One of her favorite activities, one in which all six Payne County Oklahoma Home and Community Education groups participated, was making bibs and lap blankets for nursing home residents in Payne and Pawnee counties. Some group members continue to keep nursing homes supplied with the homemade items.

“The OHCE members across the state are a great bunch of people who all work hard to help make their communities better,” Tanner said.

“I love being a part of this organization.” Master Gardeners Gardening has long been a popular activity, with interest continuing to grow every year. While OSU Extension has several horticulture experts across the state who provide research-based information to gardening enthusiasts, the Oklahoma Master Gardeners serve as an additional pipeline to extend that knowledge to the public. David Hillock, OSU Extension consumer horticulturist and statewide Extension Master Gardener Volunteer program coordinator, said there are nearly 1,250 volunteers in 23 counties.

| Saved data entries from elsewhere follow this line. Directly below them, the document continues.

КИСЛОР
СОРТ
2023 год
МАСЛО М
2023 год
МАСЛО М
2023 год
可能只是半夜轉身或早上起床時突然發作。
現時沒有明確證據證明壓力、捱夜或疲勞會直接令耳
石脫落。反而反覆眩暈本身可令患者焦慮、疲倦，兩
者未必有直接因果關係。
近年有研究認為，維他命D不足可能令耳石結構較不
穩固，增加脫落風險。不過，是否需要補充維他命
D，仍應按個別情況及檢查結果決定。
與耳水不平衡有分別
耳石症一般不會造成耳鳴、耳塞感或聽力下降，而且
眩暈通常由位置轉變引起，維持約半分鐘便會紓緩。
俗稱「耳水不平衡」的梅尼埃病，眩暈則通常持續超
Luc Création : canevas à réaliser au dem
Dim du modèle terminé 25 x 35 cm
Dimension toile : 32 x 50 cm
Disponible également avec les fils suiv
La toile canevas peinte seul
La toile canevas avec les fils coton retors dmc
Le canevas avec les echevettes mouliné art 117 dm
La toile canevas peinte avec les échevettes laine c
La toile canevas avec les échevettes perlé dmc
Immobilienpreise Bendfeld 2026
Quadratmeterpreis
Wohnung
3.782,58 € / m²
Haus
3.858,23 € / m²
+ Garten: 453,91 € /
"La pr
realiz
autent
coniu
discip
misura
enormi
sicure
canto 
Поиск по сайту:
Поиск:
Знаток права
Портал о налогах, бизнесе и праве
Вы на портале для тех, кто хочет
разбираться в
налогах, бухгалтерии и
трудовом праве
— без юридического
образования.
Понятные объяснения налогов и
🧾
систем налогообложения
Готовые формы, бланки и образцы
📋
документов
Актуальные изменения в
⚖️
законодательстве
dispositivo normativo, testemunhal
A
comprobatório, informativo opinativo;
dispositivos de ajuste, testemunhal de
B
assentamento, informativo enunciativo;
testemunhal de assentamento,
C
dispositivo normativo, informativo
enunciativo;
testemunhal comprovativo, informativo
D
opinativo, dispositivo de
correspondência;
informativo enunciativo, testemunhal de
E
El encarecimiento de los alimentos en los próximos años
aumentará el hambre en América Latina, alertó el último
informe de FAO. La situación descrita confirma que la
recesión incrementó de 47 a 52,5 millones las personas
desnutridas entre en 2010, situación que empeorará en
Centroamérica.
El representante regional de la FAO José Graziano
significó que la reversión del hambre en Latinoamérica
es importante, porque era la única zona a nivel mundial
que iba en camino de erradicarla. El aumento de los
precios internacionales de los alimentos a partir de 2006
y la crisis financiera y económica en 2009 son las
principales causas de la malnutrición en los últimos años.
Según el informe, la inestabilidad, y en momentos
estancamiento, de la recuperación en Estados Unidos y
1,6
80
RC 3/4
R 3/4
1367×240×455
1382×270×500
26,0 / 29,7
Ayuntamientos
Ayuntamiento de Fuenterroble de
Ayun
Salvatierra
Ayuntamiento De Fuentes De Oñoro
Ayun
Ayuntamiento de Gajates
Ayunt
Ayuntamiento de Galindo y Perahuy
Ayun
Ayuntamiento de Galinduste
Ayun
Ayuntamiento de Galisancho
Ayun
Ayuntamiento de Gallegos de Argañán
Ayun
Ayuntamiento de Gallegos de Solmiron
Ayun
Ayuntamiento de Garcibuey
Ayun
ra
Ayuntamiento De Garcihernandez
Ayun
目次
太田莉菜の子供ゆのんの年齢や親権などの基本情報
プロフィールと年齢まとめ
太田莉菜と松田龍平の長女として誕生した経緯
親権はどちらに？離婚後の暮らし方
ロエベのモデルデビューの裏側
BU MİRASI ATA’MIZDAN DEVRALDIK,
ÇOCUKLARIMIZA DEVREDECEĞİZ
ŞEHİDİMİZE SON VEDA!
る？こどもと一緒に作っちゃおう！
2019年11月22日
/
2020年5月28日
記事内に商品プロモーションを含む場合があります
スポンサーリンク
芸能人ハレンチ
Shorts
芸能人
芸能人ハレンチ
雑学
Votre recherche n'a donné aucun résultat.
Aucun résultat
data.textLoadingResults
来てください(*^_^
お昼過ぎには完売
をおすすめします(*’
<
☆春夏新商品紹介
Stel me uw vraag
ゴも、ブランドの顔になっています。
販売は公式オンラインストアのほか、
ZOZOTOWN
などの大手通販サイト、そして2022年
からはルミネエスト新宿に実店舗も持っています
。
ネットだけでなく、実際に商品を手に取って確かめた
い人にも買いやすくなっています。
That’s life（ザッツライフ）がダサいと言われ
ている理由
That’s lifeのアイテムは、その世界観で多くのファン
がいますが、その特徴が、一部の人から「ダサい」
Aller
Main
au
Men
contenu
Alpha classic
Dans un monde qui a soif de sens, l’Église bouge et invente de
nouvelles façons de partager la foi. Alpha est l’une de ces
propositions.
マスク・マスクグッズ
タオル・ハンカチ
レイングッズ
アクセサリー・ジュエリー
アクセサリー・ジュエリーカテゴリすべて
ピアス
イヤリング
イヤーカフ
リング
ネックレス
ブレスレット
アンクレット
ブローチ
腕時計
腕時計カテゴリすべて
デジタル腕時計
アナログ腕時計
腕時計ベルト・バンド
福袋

“Master Gardeners are an active group and immerse themselves within their communities in various ways,” Hillock said. “They teach workshops, plant demonstration gardens, set up booths at home and garden shows, participate in farmers markets and are involved in elementary school programs. Master Gardeners are a valuable resource to OSU Extension and the state.”

Randy Freeland has been a Master Gardener in Payne County for 17 years. He has always had an interest in gardening, but after retiring in 2007 from the Natural Resources Conservation Service, he returned to Stillwater and joined the Master Gardener program.

“My house is in 100% shade, and I didn’t know a lot about gardening in the shade,” Freeland said.

“I was going into the Extension office and reading fact sheets to learn more. I always enjoyed growing vegetables, but now it’s more shade plants, shrubs and flowers.”

Being involved with the Master Gardeners keeps Freeland busy. He said they participate in the United Way Day of Caring, serve in various ways at the Payne County Fair and regularly present educational workshops at The Botanic Garden at OSU.

“My favorite thing about being a Master Gardener is the one-on-one interaction I get during on-site visits working with gardeners. I can step in and help out Laura Payne, the Payne County Extension horticulture educator, when she’s out of town and the office is getting questions from the public,” he said.

“The Master Gardeners are truly an outreach and extension of the county Extension office.” Hillock said in addition to the 87,174 volunteer hours documented in 2023, Master Gardeners across the state have produced and donated 22,850 pounds of fresh fruits and vegetables to local food pantries, shelters and other organizations to help put food on the tables of Oklahoma families dealing with food insecurity. Whether it be through 4-H, Oklahoma Home and Community Education or Master Gardeners, part of OSU Extension’s success is directly tied to the generosity and willingness of its volunteers.